__WHAT YOU SHOULD DO__: Set down the stretch of the listing below from the line containing "28th Floor, A" through the line containing "Bio Medical Waste", reproducing each line as it appears.

__DATA FOR REVIEW__:
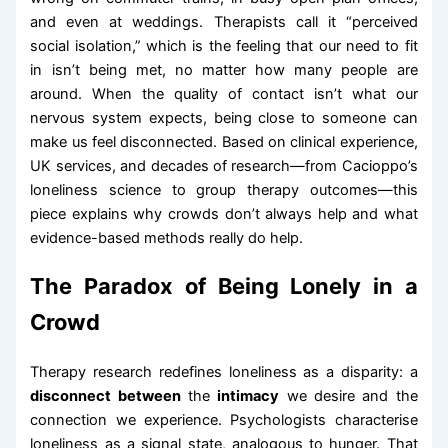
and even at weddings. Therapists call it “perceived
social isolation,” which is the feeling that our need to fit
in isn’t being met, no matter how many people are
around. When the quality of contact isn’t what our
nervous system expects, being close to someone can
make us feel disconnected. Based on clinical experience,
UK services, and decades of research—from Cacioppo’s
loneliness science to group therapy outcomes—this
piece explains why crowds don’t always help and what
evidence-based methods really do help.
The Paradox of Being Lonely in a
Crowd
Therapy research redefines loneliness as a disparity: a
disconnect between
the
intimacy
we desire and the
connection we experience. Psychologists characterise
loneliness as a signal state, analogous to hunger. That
--
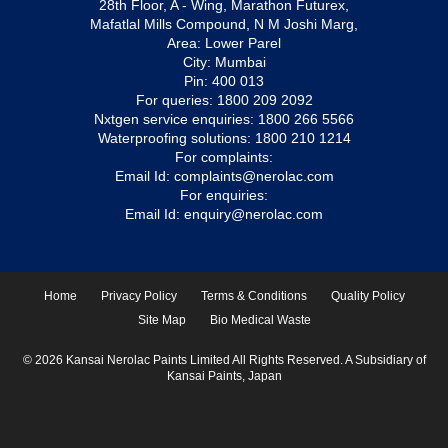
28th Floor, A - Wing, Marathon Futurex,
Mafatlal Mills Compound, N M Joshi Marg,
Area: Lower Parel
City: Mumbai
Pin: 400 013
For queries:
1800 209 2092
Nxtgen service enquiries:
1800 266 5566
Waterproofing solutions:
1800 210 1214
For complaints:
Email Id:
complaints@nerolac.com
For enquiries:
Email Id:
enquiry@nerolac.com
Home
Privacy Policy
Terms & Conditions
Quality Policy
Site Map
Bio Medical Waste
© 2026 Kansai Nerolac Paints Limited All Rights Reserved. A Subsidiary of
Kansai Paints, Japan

__ANSWER SECTION__:
28th Floor, A - Wing, Marathon Futurex,
Mafatlal Mills Compound, N M Joshi Marg,
Area: Lower Parel
City: Mumbai
Pin: 400 013
For queries:
1800 209 2092
Nxtgen service enquiries:
1800 266 5566
Waterproofing solutions:
1800 210 1214
For complaints:
Email Id:
complaints@nerolac.com
For enquiries:
Email Id:
enquiry@nerolac.com
Home
Privacy Policy
Terms & Conditions
Quality Policy
Site Map
Bio Medical Waste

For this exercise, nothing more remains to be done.